And it actually do the symbol lookup of the driver symbols
I believe that is the reason that I can intercept the underlying driver symbols of the runtime API.

  • Compiled with CUDA-11.4
$ /opt/cuda/bin/nvcc --version
nvcc: NVIDIA (R) Cuda compiler driver
Copyright (c) 2005-2021 NVIDIA Corporation
Built on Wed_Jul_14_19:41:19_PDT_2021
Cuda compilation tools, release 11.4, V11.4.100
Build cuda_11.4.r11.4/compiler.30188945_0

$ /opt/cuda/bin/nvcc -o test test.cu
$ LD_DEBUG=symbols ./test 2 &> debug.log
$ cat debug.log | grep "cu"

I didn’t observe the symbol lookup of the CUDA driver symbols, and I can’t hook the corresponding driver symbols of the runtime API.
So I want to know what is different between 10.0 and 11.4 during the program execution or compilation.
And why I can’t intercept the underlying driver symbols of the runtime API in the program compiled with NVCC 11.4
?

thx

One more question, I have read the link you can link the runtime API calls using the LD_PRELOAD trick. Is it possible to use this trick on tensorflow? According to my understanding, tensorflow is also dynamically linked to cuda runtime. However I try to use this trick in NVIDIA NGC Tensorflow container. It seems this trick didn’t work.

thx

The same.

I tested nvcc 11.1.1 and it works. but nvcc 11.6.0 I failed to hook.
Any progress here?

1 Like

Yes I have the same question

After CUDA 11.3, NVIDIA implement an driver API : cuGetProcAddress, to get CUDA driver symbols. Therefore, the symbol lookup of cuda driver APIs except cuGetProcAddress won’t happen during runtime. If you want to hook other cuda driver APIs, you need to hook the cuGetProcAddress first, and then let cuGetProcAddress return the modified APIs you want.

reference : cuda 11.3 new features

CUDA 11.3 also introduces a new driver and runtime API to query memory addresses for driver API functions. Previously, there was no direct way to obtain function pointers to the CUDA driver symbols. To do so, you had to call into dlopen, dlsym, or GetProcAddress. This feature implements a new driver API, cuGetProcAddress, and the corresponding new runtime API cudaGetDriverEntryPoint.

And the idea is very simple, this is the cuGetProcAddress API : CUresult CUDAAPI cuGetProcAddress(const char *symbol, void **pfn, int cudaVersion, cuuint64_t flags)
The symbol represents the requested cuda driver API , i.e., cuMemAlloc, cuMemAllocManaged. And pfn represents the returned pointer of requested cuda driver API. Therefore, you can hook cuGetProcAddress, and assign pfn a modified cuda driver API.

★ ★ ★ ★

» Work order 1:
Print the CUDA symbol-hooking discussion from "After CUDA 11.3, NVIDIA" up to and including "runtime API cudaGetDriverEntryPoint.".
» Work order 2:
Write what comes next in the CUDA symbol-hooking discussion, starting after its last sentence.
The entries are separate material from the CUDA symbol-hooking discussion.

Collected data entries
★ ★ ★ ★

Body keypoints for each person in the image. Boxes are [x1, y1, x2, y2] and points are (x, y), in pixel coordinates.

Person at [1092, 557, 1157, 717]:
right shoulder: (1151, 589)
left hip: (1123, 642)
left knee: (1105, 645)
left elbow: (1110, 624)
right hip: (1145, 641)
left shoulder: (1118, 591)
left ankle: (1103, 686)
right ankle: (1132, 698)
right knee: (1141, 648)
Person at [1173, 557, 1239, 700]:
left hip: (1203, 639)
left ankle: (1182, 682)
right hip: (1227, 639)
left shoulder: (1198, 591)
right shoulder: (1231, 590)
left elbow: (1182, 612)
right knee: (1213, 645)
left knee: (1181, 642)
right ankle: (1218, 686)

★ ★ ★ ★

» Answer section 1:
After CUDA 11.3, NVIDIA implement an driver API : cuGetProcAddress, to get CUDA driver symbols. Therefore, the symbol lookup of cuda driver APIs except cuGetProcAddress won’t happen during runtime. If you want to hook other cuda driver APIs, you need to hook the cuGetProcAddress first, and then let cuGetProcAddress return the modified APIs you want.

reference : cuda 11.3 new features

CUDA 11.3 also introduces a new driver and runtime API to query memory addresses for driver API functions. Previously, there was no direct way to obtain function pointers to the CUDA driver symbols. To do so, you had to call into dlopen, dlsym, or GetProcAddress. This feature implements a new driver API, cuGetProcAddress, and the corresponding new runtime API cudaGetDriverEntryPoint.

» Answer section 2:
2 Likes

Hi, I changed the hook to handle cuGetProcAddress. The first symbol is ‘cuGetProcAddress’. It seems a loop. cuGetProcAddress tries to get the address of itself. How to get the real address of cuGetProcAddress?

1 Like

Hi, you can refer to the github of our lab. The source code of hook is included in this repository.

2 Likes

Hi, thank you for the answer. BTW, I did a lot of testing on Kubeshare from your team. I notice that the hook debug log only print out information before epoch messages. After that, there is no more hook log. why does it behave like that? ‘lanchkernel’ should occur during the each step, should it not?

best

Hi, thanks for your report, we need some time to find out the reason.

The interpose method works fine with most of API calls, except cuMemcpyHtoD and other functions in the group of ‘memcpy’.

Here is the code snippet in my test,
CUresult CUDAAPI cuGetProcAddress(const char *symbol, void **pfn, int cudaVersion, cuuint64_t flags) {

} else if (strcmp(symbol, STRINGIFY(cuMemcpyHtoD)) == 0) {
if(real_func[SYM_CU_MEM_H2D] == NULL) {
real_func[SYM_CU_MEM_H2D] = *pfn;
}
std::cout << " getProc H2D" << std::endl;

 *pfn = (void *)(&cuMemcpyHtoD_l);


}
In the testing, ‘getProc H2D’ is printed out. The call to ‘cuMemcpyHtoD’ is intercepted correctly. However, the function pointer returned ('cuMemcpyHtoD_l) is not called as expected. The driver seems to ignore the returned function pointer.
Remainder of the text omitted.